Requirement: Reproduce the text read from all of the records below line for line, changing nothing. Leave the pictures out of your answer.

=== Section Start ===

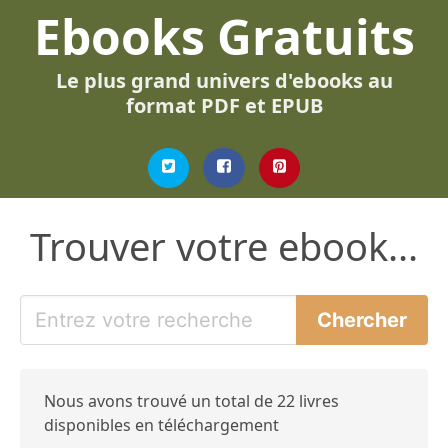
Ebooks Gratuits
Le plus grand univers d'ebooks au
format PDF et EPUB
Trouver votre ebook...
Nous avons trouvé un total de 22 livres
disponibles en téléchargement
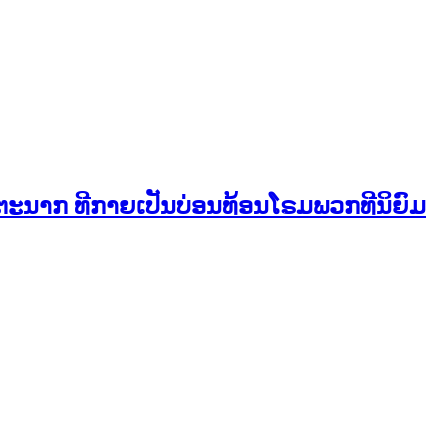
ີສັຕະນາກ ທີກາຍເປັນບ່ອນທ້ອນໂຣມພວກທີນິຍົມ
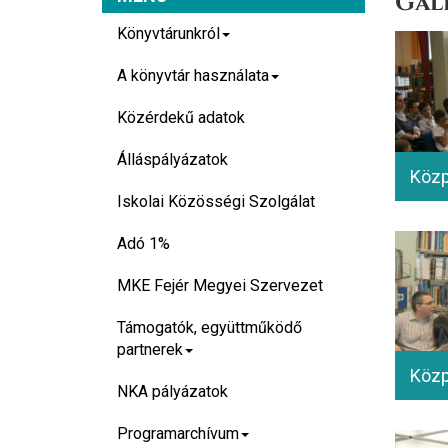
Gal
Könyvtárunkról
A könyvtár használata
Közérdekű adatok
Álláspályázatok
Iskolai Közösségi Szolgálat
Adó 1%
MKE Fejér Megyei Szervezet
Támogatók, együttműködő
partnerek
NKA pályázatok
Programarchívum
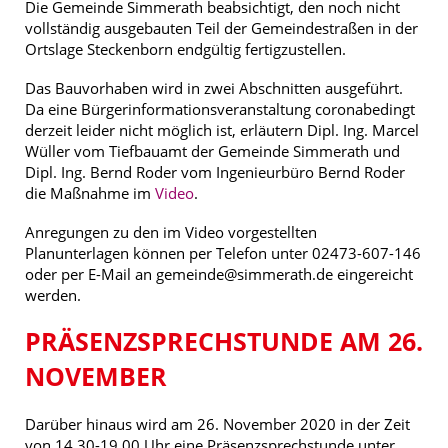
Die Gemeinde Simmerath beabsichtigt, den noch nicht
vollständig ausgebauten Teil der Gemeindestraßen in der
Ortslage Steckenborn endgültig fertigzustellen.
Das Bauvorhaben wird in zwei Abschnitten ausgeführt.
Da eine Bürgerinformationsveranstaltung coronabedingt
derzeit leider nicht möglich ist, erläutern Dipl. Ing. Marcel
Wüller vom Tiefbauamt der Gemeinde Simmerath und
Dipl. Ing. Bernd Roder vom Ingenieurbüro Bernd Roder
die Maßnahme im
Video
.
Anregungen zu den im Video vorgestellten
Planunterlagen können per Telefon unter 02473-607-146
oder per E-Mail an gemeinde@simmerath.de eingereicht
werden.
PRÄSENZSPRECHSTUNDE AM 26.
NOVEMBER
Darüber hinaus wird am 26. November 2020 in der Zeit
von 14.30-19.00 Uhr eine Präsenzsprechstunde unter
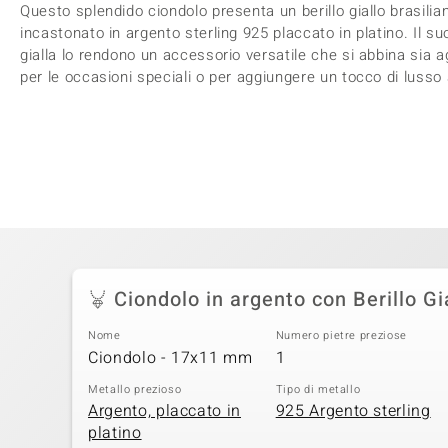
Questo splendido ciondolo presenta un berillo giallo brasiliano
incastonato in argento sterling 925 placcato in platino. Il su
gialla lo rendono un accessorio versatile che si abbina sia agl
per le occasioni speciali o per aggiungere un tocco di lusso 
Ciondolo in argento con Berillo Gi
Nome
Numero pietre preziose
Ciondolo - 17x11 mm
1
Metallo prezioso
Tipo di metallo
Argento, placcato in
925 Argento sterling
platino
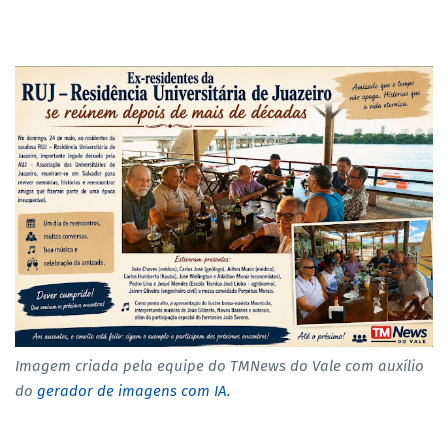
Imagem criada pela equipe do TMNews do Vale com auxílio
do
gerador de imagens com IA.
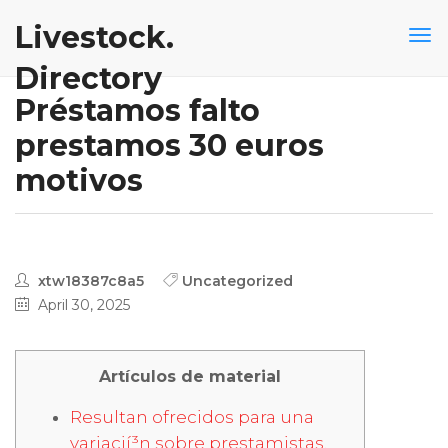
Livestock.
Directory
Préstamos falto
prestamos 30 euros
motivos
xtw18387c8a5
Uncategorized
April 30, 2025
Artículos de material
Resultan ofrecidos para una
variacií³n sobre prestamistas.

=== Section End ===

Answer to the problem:
Ebooks Gratuits
Le plus grand univers d'ebooks au
format PDF et EPUB
Trouver votre ebook...
Nous avons trouvé un total de 22 livres
disponibles en téléchargement
ີສັຕະນາກ ທີກາຍເປັນບ່ອນທ້ອນໂຣມພວກທີນິຍົມ
Gal
Könyvtárunkról
A könyvtár használata
Közérdekű adatok
Álláspályázatok
Iskolai Közösségi Szolgálat
Adó 1%
MKE Fejér Megyei Szervezet
Támogatók, együttműködő
partnerek
NKA pályázatok
Programarchívum
Die Gemeinde Simmerath beabsichtigt, den noch nicht
vollständig ausgebauten Teil der Gemeindestraßen in der
Ortslage Steckenborn endgültig fertigzustellen.
Das Bauvorhaben wird in zwei Abschnitten ausgeführt.
Da eine Bürgerinformationsveranstaltung coronabedingt
derzeit leider nicht möglich ist, erläutern Dipl. Ing. Marcel
Wüller vom Tiefbauamt der Gemeinde Simmerath und
Dipl. Ing. Bernd Roder vom Ingenieurbüro Bernd Roder
die Maßnahme im
Video
.
Anregungen zu den im Video vorgestellten
Planunterlagen können per Telefon unter 02473-607-146
oder per E-Mail an gemeinde@simmerath.de eingereicht
werden.
PRÄSENZSPRECHSTUNDE AM 26.
NOVEMBER
Darüber hinaus wird am 26. November 2020 in der Zeit
von 14.30-19.00 Uhr eine Präsenzsprechstunde unter
Questo splendido ciondolo presenta un berillo giallo brasiliano
incastonato in argento sterling 925 placcato in platino. Il su
gialla lo rendono un accessorio versatile che si abbina sia agl
per le occasioni speciali o per aggiungere un tocco di lusso 
Ciondolo in argento con Berillo Gi
Nome
Numero pietre preziose
Ciondolo - 17x11 mm
1
Metallo prezioso
Tipo di metallo
Argento, placcato in
925 Argento sterling
platino
Imagem criada pela equipe do TMNews do Vale com auxílio
do
gerador de imagens com IA.
Livestock.
Directory
Préstamos falto
prestamos 30 euros
motivos
xtw18387c8a5
Uncategorized
April 30, 2025
Artículos de material
Resultan ofrecidos para una
variacií³n sobre prestamistas.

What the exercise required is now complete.